(Exercise input begins)

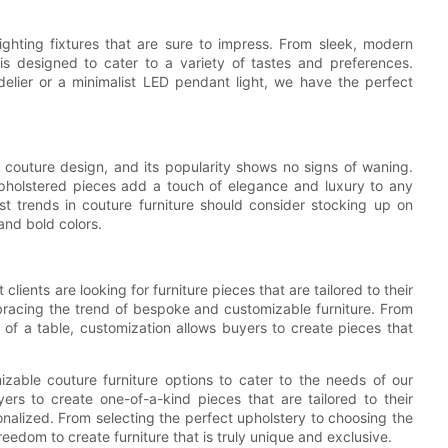
ighting fixtures that are sure to impress. From sleek, modern
on is designed to cater to a variety of tastes and preferences.
elier or a minimalist LED pendant light, we have the perfect
f couture design, and its popularity shows no signs of waning.
upholstered pieces add a touch of elegance and luxury to any
st trends in couture furniture should consider stocking up on
 and bold colors.
 clients are looking for furniture pieces that are tailored to their
racing the trend of bespoke and customizable furniture. From
h of a table, customization allows buyers to create pieces that
able couture furniture options to cater to the needs of our
ers to create one-of-a-kind pieces that are tailored to their
sonalized. From selecting the perfect upholstery to choosing the
reedom to create furniture that is truly unique and exclusive.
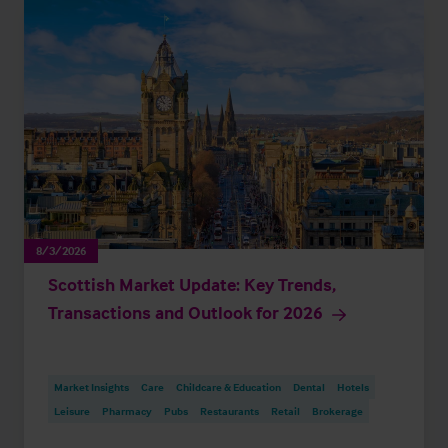
8/3/2026
Scottish Market Update: Key Trends,
Transactions and Outlook for 2026
Market Insights
Care
Childcare & Education
Dental
Hotels
Leisure
Pharmacy
Pubs
Restaurants
Retail
Brokerage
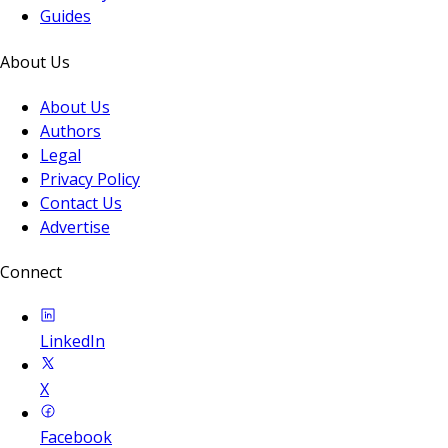
Guides
About Us
About Us
Authors
Legal
Privacy Policy
Contact Us
Advertise
Connect
LinkedIn
X
Facebook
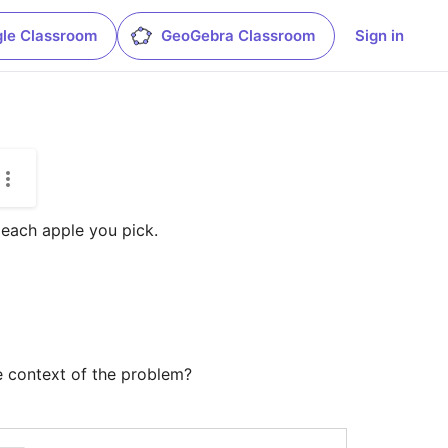
le Classroom
GeoGebra Classroom
Sign in
each apple you pick. 

he context of the problem?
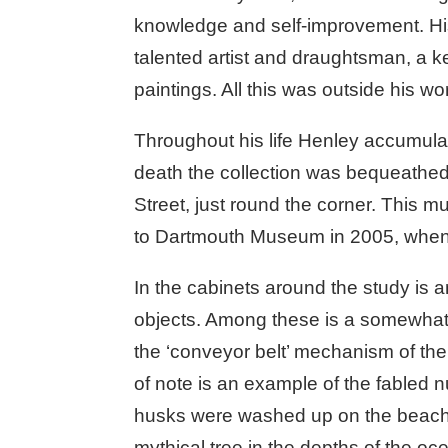
knowledge and self-improvement. His
talented artist and draughtsman, a k
paintings. All this was outside his w
Throughout his life Henley accumulate
death the collection was bequeathe
Street, just round the corner. This m
to Dartmouth Museum in 2005, when t
In the cabinets around the study is an
objects. Among these is a somewhat f
the ‘conveyor belt’ mechanism of the t
of note is an example of the fabled 
husks were washed up on the beaches 
mythical tree in the depths of the oc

(Exercise input ends)

§ **Directive**:
All lines of the records above with the word "From" in them are to be copied.

§ **Result**:
ighting fixtures that are sure to impress. From sleek, modern
racing the trend of bespoke and customizable furniture. From
sonalized. From selecting the perfect upholstery to choosing the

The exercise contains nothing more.